Le projet Artl@s vise à former les jeunes chercheurs aux problématiques de l’histoire mondiale de l’art, dans une perspective transnationale et circulatoire. Il forme également aux humanités numériques (bases de données, webdesign et interaction numérique, analyse géographique et statistique). Le séminaire est conçu comme un atelier où l’on peut se former aussi bien à des approches quantitative ou cartographique, qu’à l’étude des circulations artistiques et des transferts culturels impliqués par ces circulations. Nous incitons aussi les jeunes chercheurs à mettre en relation ces approches « distantes » avec une interprétation très précise des œuvres.

Artl@s fournit aux chercheurs un accès à Artl@s Database, une base de données qui regroupe des catalogues de salons et d’expositions d’art moderne depuis la fin du 19e siècle, ainsi qu’à une interface de travail cartographique et quantitatif liée à Artl@s Database. Les séminaires s’inscrivent dans une activité plus générale de colloques internationaux et de publications, notamment via la revue Artl@s Bulletin (revue multilingue à comité de lecture).

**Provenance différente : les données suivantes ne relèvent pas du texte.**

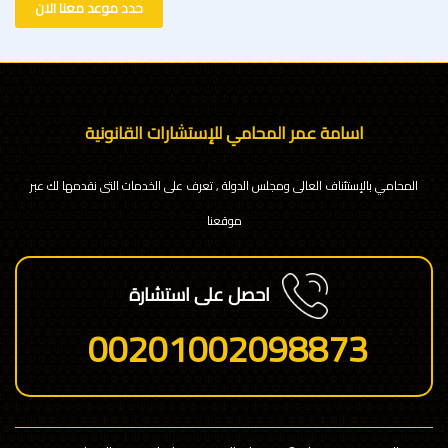
حدد موعد معنا الان
اسامة عمر المحامي للإستشارات القانونية
المحامي بالإستئناف العالى ومجلس الدولة , تعرف على الخدمات التى نقدمها لك عبر
موقعنا
احصل على استشارة
00201002098873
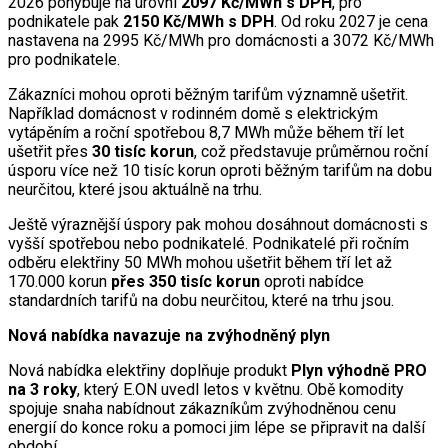
2026 pohybuje na úrovni
2097 Kč/MWh s DPH
, pro
podnikatele pak
2150 Kč/MWh s DPH
. Od roku 2027 je cena
nastavena na 2995 Kč/MWh pro domácnosti a 3072 Kč/MWh
pro podnikatele.
Zákazníci mohou oproti běžným tarifům významně ušetřit.
Například domácnost v rodinném domě s elektrickým
vytápěním a roční spotřebou 8,7 MWh může během tří let
ušetřit přes
30 tisíc korun
, což představuje průměrnou roční
úsporu více než 10 tisíc korun oproti běžným tarifům na dobu
neurčitou, které jsou aktuálně na trhu.
Ještě výraznější úspory pak mohou dosáhnout domácnosti s
vyšší spotřebou nebo podnikatelé. Podnikatelé při ročním
odběru elektřiny 50 MWh mohou ušetřit během tří let až
170.000 korun
přes 350 tisíc korun
oproti nabídce
standardních tarifů na dobu neurčitou, které na trhu jsou.
Nová nabídka navazuje na zvýhodněný plyn
Nová nabídka elektřiny doplňuje produkt
Plyn výhodně PRO
na 3 roky
, který E.ON uvedl letos v květnu. Obě komodity
spojuje snaha nabídnout zákazníkům zvýhodněnou cenu
energií do konce roku a pomoci jim lépe se připravit na další
období.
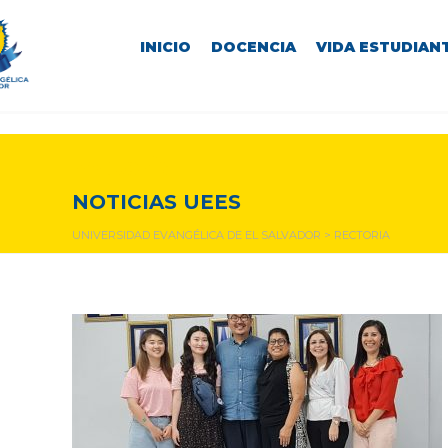
INICIO
DOCENCIA
VIDA ESTUDIANT
rectoria
NOTICIAS UEES
UNIVERSIDAD EVANGÉLICA DE EL SALVADOR
>
RECTORIA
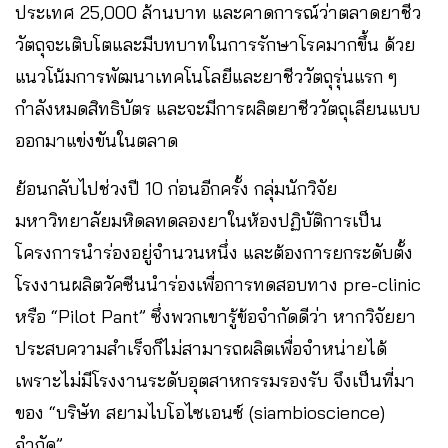
ประเทศ 25,000 ล้านบาท และคาดการณ์ว่าตลาดยาชีว
วัตถุจะเติบโตและมีบทบาทในการรักษาโรคมากขึ้น ด้วย
แนวโน้มการพัฒนาเทคโนโลยีและยาชีววัตถุรุ่นแรก ๆ
กำลังหมดสิทธิบัตร และจะมีการผลิตยาชีววัตถุเลียนแบบ
ออกมาแข่งขันในตลาด
ย้อนกลับไปช่วงปี 10 ก่อนอีกครั้ง กลุ่มนักวิจัย
มหาวิทยาลัยมหิดลทดลองยาในห้องปฏิบัติการเป็น
โครงการนำร่องอยู่จำนวนหนึ่ง และต้องการยกระดับตั้ง
โรงงานผลิตวัคซีนนำร่องเพื่อการทดสอบทาง pre-clinic
หรือ “Pilot Pant” ซึ่งพวกเขารู้ข้อจำกัดดีว่า หากวิจัยยา
ประสบความสำเร็จก็ไม่สามารถผลิตเพื่อจำหน่ายได้
เพราะไม่มีโรงงานระดับอุตสาหกรรมรองรับ จึงเป็นที่มา
ของ “บริษัท สยามไบโอไซเอนซ์ (siambioscience)
จำกัด”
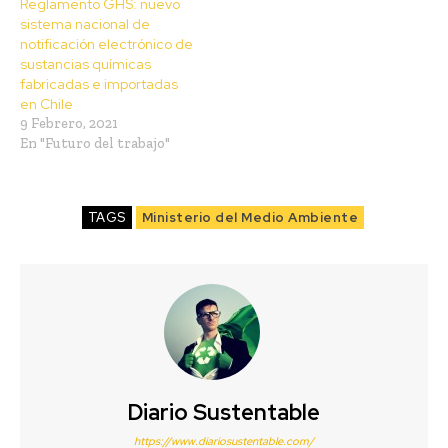
Reglamento GHS: nuevo
sistema nacional de
notificación electrónico de
sustancias químicas
fabricadas e importadas
en Chile
9 Febrero, 2021
En "Futuro del trabajo"
TAGS
Ministerio del Medio Ambiente
Diario Sustentable
https://www.diariosustentable.com/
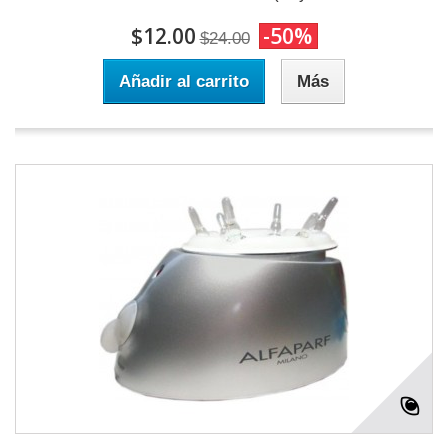
$12.00
-50%
$24.00
Añadir al carrito
Más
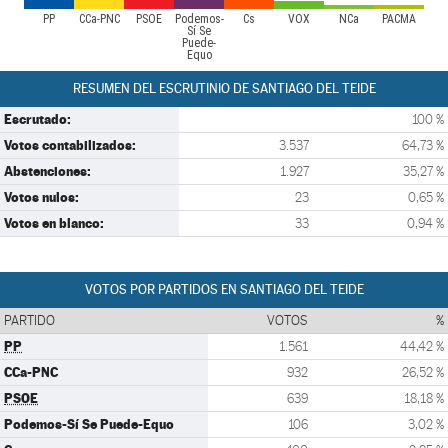
PP
CCa-PNC
PSOE
Podemos-
Cs
VOX
NCa
PACMA
Sí Se
Puede-
Equo
RESUMEN DEL ESCRUTINIO DE SANTIAGO DEL TEIDE
Escrutado:
100 %
Votos contabilizados:
3.537
64,73 %
Abstenciones:
1.927
35,27 %
Votos nulos:
23
0,65 %
Votos en blanco:
33
0,94 %
VOTOS POR PARTIDOS EN SANTIAGO DEL TEIDE
PARTIDO
VOTOS
%
PP
1.561
44,42 %
CCa-PNC
932
26,52 %
PSOE
639
18,18 %
Podemos-Sí Se Puede-Equo
106
3,02 %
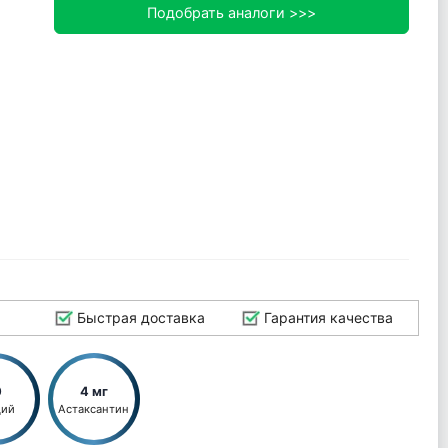
Подобрать аналоги >>>
Быстрая доставка
Гарантия качества
0
4 мг
ций
Астаксантин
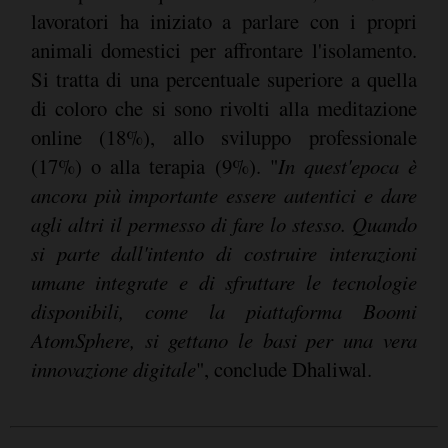
lavoratori ha iniziato a parlare con i propri
animali domestici per affrontare l'isolamento.
Si tratta di una percentuale superiore a quella
di coloro che si sono rivolti alla meditazione
online (18%), allo sviluppo professionale
(17%) o alla terapia (9%). "
In quest'epoca è
ancora più importante essere autentici e dare
agli altri il permesso di fare lo stesso. Quando
si parte dall'intento di costruire interazioni
umane integrate e di sfruttare le tecnologie
disponibili, come la piattaforma Boomi
AtomSphere, si gettano le basi per una vera
innovazione digitale
", conclude Dhaliwal.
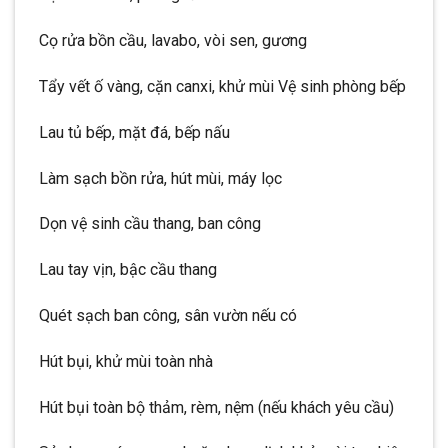
Cọ rửa bồn cầu, lavabo, vòi sen, gương
Tẩy vết ố vàng, cặn canxi, khử mùi Vệ sinh phòng bếp
Lau tủ bếp, mặt đá, bếp nấu
Làm sạch bồn rửa, hút mùi, máy lọc
Dọn vệ sinh cầu thang, ban công
Lau tay vịn, bậc cầu thang
Quét sạch ban công, sân vườn nếu có
Hút bụi, khử mùi toàn nhà
Hút bụi toàn bộ thảm, rèm, nệm (nếu khách yêu cầu)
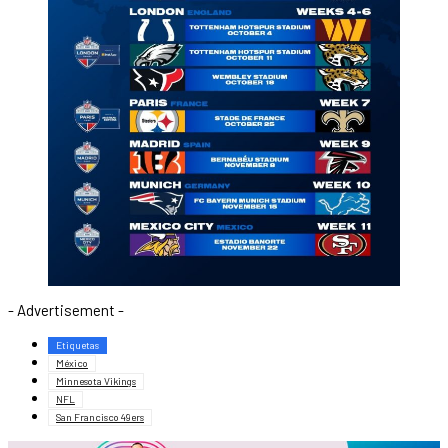
- Advertisement -
Etiquetas
México
Minnesota Vikings
NFL
San Francisco 49ers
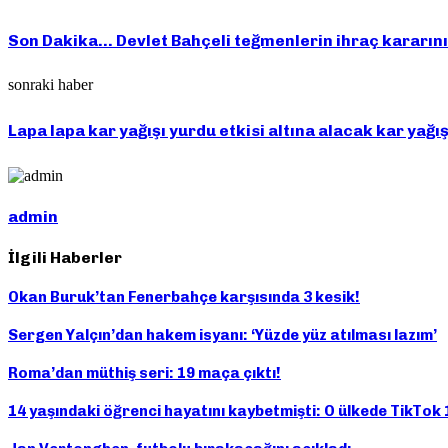
Son Dakika… Devlet Bahçeli teğmenlerin ihraç kararını 
sonraki haber
Lapa lapa kar yağışı yurdu etkisi altına alacak kar yağı
admin
İlgili Haberler
Okan Buruk’tan Fenerbahçe karşısında 3 kesik!
Sergen Yalçın’dan hakem isyanı: ‘Yüzde yüz atılması lazım’
Roma’dan müthiş seri: 19 maça çıktı!
14 yaşındaki öğrenci hayatını kaybetmişti: O ülkede TikTok 1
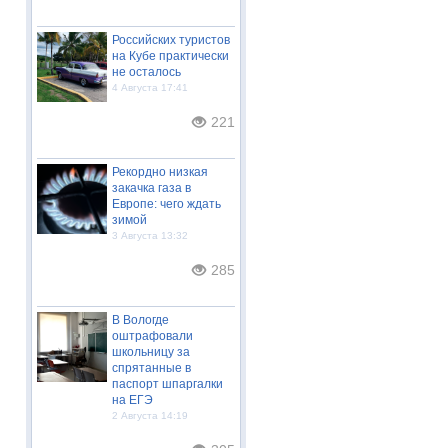
Российских туристов
на Кубе практически
не осталось
4 Августа 17:41
221
Рекордно низкая
закачка газа в
Европе: чего ждать
зимой
3 Августа 13:32
285
В Вологде
оштрафовали
школьницу за
спрятанные в
паспорт шпаргалки
на ЕГЭ
2 Августа 14:19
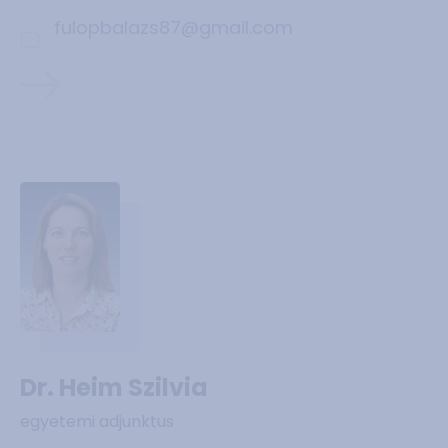
fulopbalazs87@gmail.com
Dr. Heim Szilvia
egyetemi adjunktus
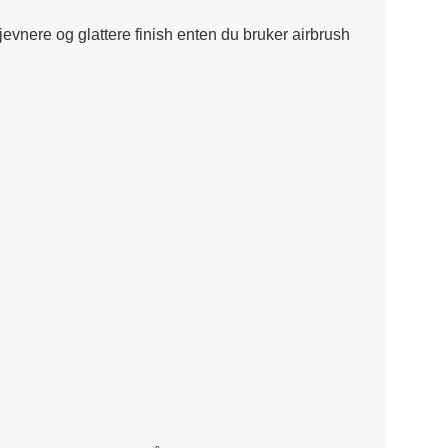
evnere og glattere finish enten du bruker airbrush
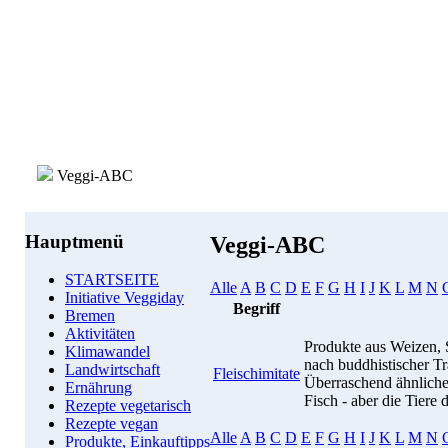
Veggi-ABC
Hauptmenü
Veggi-ABC
STARTSEITE
Alle
A
B
C
D
E
F
G
H
I
J
K
L
M
N
Initiative Veggiday
Begriff
Bremen
Aktivitäten
Produkte aus Weizen, S
Klimawandel
nach buddhistischer Tr
Landwirtschaft
Fleischimitate
Überraschend ähnlich
Ernährung
Fisch - aber die Tiere 
Rezepte vegetarisch
Rezepte vegan
Alle
A
B
C
D
E
F
G
H
I
J
K
L
M
N
Produkte, Einkauftipps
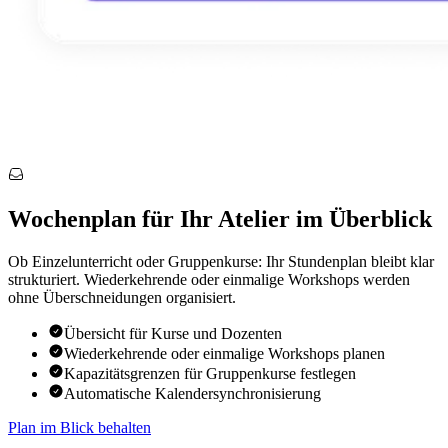
Wochenplan für Ihr Atelier im Überblick
Ob Einzelunterricht oder Gruppenkurse: Ihr Stundenplan bleibt klar
strukturiert. Wiederkehrende oder einmalige Workshops werden
ohne Überschneidungen organisiert.
Übersicht für Kurse und Dozenten
Wiederkehrende oder einmalige Workshops planen
Kapazitätsgrenzen für Gruppenkurse festlegen
Automatische Kalendersynchronisierung
Plan im Blick behalten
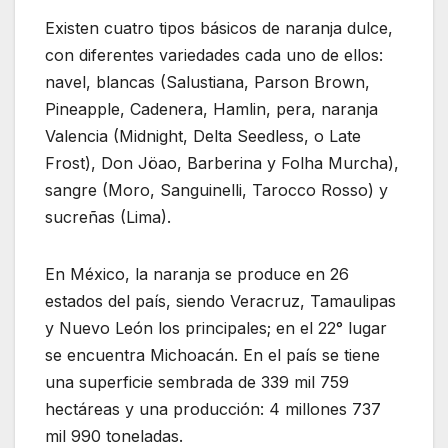
Existen cuatro tipos básicos de naranja dulce,
con diferentes variedades cada uno de ellos:
navel, blancas (Salustiana, Parson Brown,
Pineapple, Cadenera, Hamlin, pera, naranja
Valencia (Midnight, Delta Seedless, o Late
Frost), Don Jöao, Barberina y Folha Murcha),
sangre (Moro, Sanguinelli, Tarocco Rosso) y
sucreñas (Lima).
En México, la naranja se produce en 26
estados del país, siendo Veracruz, Tamaulipas
y Nuevo León los principales; en el 22° lugar
se encuentra Michoacán. En el país se tiene
una superficie sembrada de 339 mil 759
hectáreas y una producción: 4 millones 737
mil 990 toneladas.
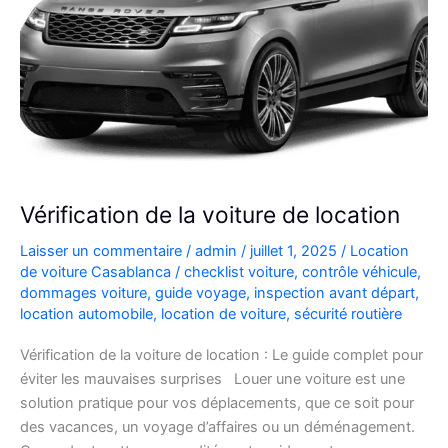
Vérification de la voiture de location
Laisser un commentaire
/
admin
/
juillet 1, 2025
/
Location
de voiture Casablanca
/
checklist voiture
,
contrôle véhicule
,
dommages voiture
,
guide voyage
,
inspection avant départ
,
location automobile
,
location de voiture
,
sécurité routière
Vérification de la voiture de location : Le guide complet pour
éviter les mauvaises surprises Louer une voiture est une
solution pratique pour vos déplacements, que ce soit pour
des vacances, un voyage d’affaires ou un déménagement.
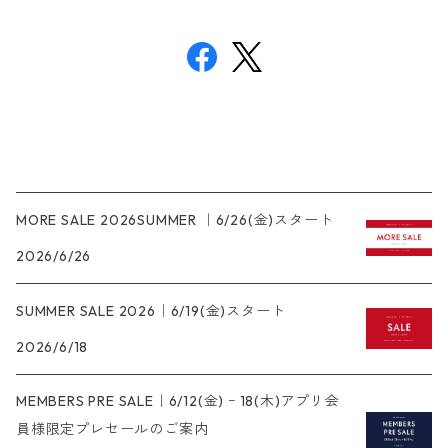
MORE SALE 2026SUMMER ｜6/26(金)スタート
2026/6/26
SUMMER SALE 2026｜6/19(金)スタート
2026/6/18
MEMBERS PRE SALE｜6/12(金) ｰ 18(木)アプリ会
員様限定プレセールのご案内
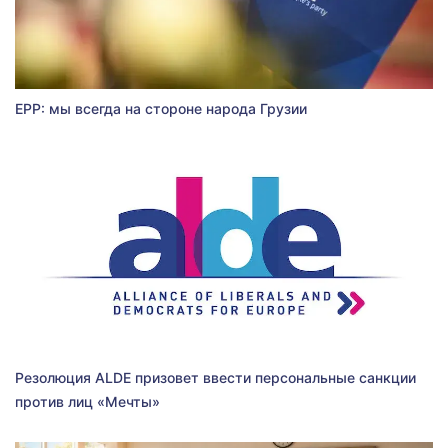
EPP: мы всегда на стороне народа Грузии
Резолюция ALDE призовет ввести персональные санкции
против лиц «Мечты»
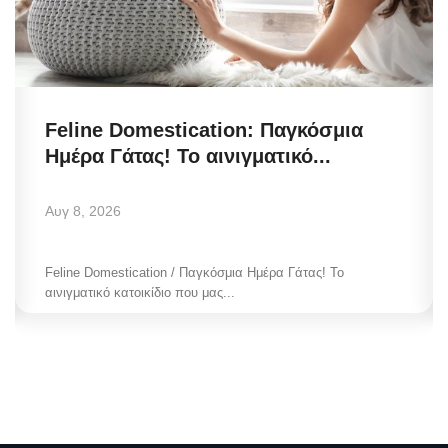
Feline Domestication: Παγκόσμια
Ημέρα Γάτας! Το αινιγματικό...
Αυγ 8, 2026
Feline Domestication / Παγκόσμια Ημέρα Γάτας! Το
αινιγματικό κατοικίδιο που μας...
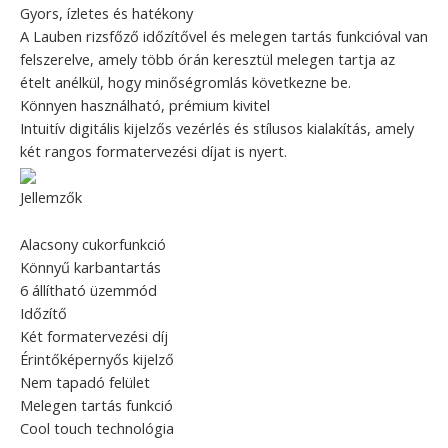
Gyors, ízletes és hatékony
A Lauben rizsfőző időzítővel és melegen tartás funkcióval van
felszerelve, amely több órán keresztül melegen tartja az
ételt anélkül, hogy minőségromlás következne be.
Könnyen használható, prémium kivitel
Intuitív digitális kijelzős vezérlés és stílusos kialakítás, amely
két rangos formatervezési díjat is nyert.
Jellemzők
Alacsony cukorfunkció
Könnyű karbantartás
6 állítható üzemmód
Időzítő
Két formatervezési díj
Érintőképernyős kijelző
Nem tapadó felület
Melegen tartás funkció
Cool touch technológia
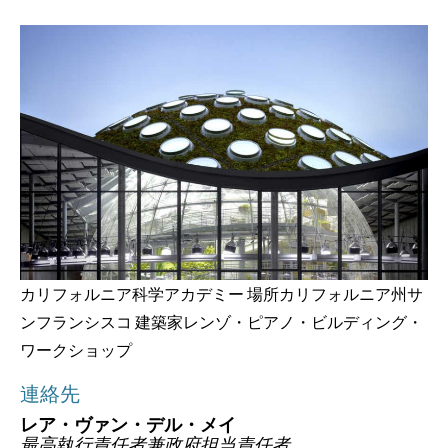
カリフォルニア科学アカデミー 場所カリフォルニア州サ
ンフランシスコ 建築家レンゾ・ピアノ・ビルディング・
ワークショップ
連絡先
レア・ヴァン・デル・メイ
最高執行責任者兼政府担当責任者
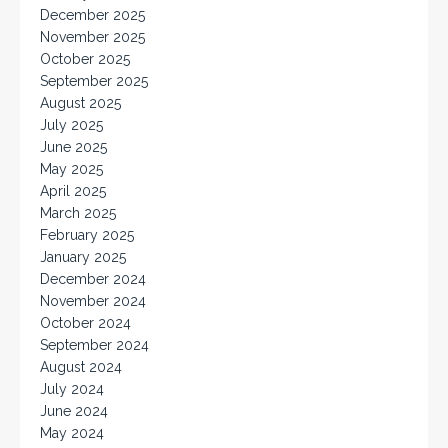
December 2025
November 2025
October 2025
September 2025
August 2025
July 2025
June 2025
May 2025
April 2025
March 2025
February 2025
January 2025
December 2024
November 2024
October 2024
September 2024
August 2024
July 2024
June 2024
May 2024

S1 et S2 (insécable), 6 ECTS Code GPS : ARTS-MM-HAJP3-A

ARTL@S est un projet d’histoire transnationale des arts, qui met à disposition des chercheurs une base numérique de catalogues d’expositions partout dans le monde aux XIXe et XXe siècles. Nous formons les étudiants aux approches géographiques, quantitatives et transnationales, et aux problématiques diverses de l’histoire mondiale. Après quatre années focalisées sur les circulations artistiques transnationales et leur traçabilité (2012-2013 sur les « Périphéries », 2013-2014 sur l’Amérique latine, 2014-2015 sur l’Afrique et 2016-2016 sur les pays arabes), le groupe entame une étude des circulations mondiales dans le cadre des biennales. Les biennales sont étudiées le plus souvent de manière monographique, alors qu’elles constituent un point de vue exceptionnel sur la mondialisation artistique sur plus d’un siècle. Depuis les années 1890, les biennales ont en effet donné le pouls régulier de la scène internationale de l’art, des arts plastiques à la musique et la performance, comme de sa géopolitique – c’est souvent pour sortir d’une situation « périphérique » que des biennales (voire des Triennales et des Quadriennales) furent fondées, de Venise (1895) à São Paulo (1951), Tokyo (1952), Kassel (Documenta 1955), Alexandrie et Lubljana (1955) et même Paris en 1959, Varsovie (1966), Medellín (1968), jusqu’à Istambul (1987), Sharjah (1993) et Shanghai (1996). Tout en invitant des spécialistes qui nous aideront à mieux comprendre l’état actuel de la recherche sur les circulations au sein et entre biennales sur la longue durée, le groupe poursuivra une collecte systématique de catalogues de quelques « Biennales du Sud », Alexandrie (Egypte), Venise et São Paulo, commencée en 2015-2016. Paula Barreiro-Lopez, Pr. invitée du Labex TranferS, en mai juin 2017, et Ana Paula Simioni, Pr. à l’université de Sao Paulo, présente comme Postdoc au premier semestre 2016-2017, accompagneront nos travaux.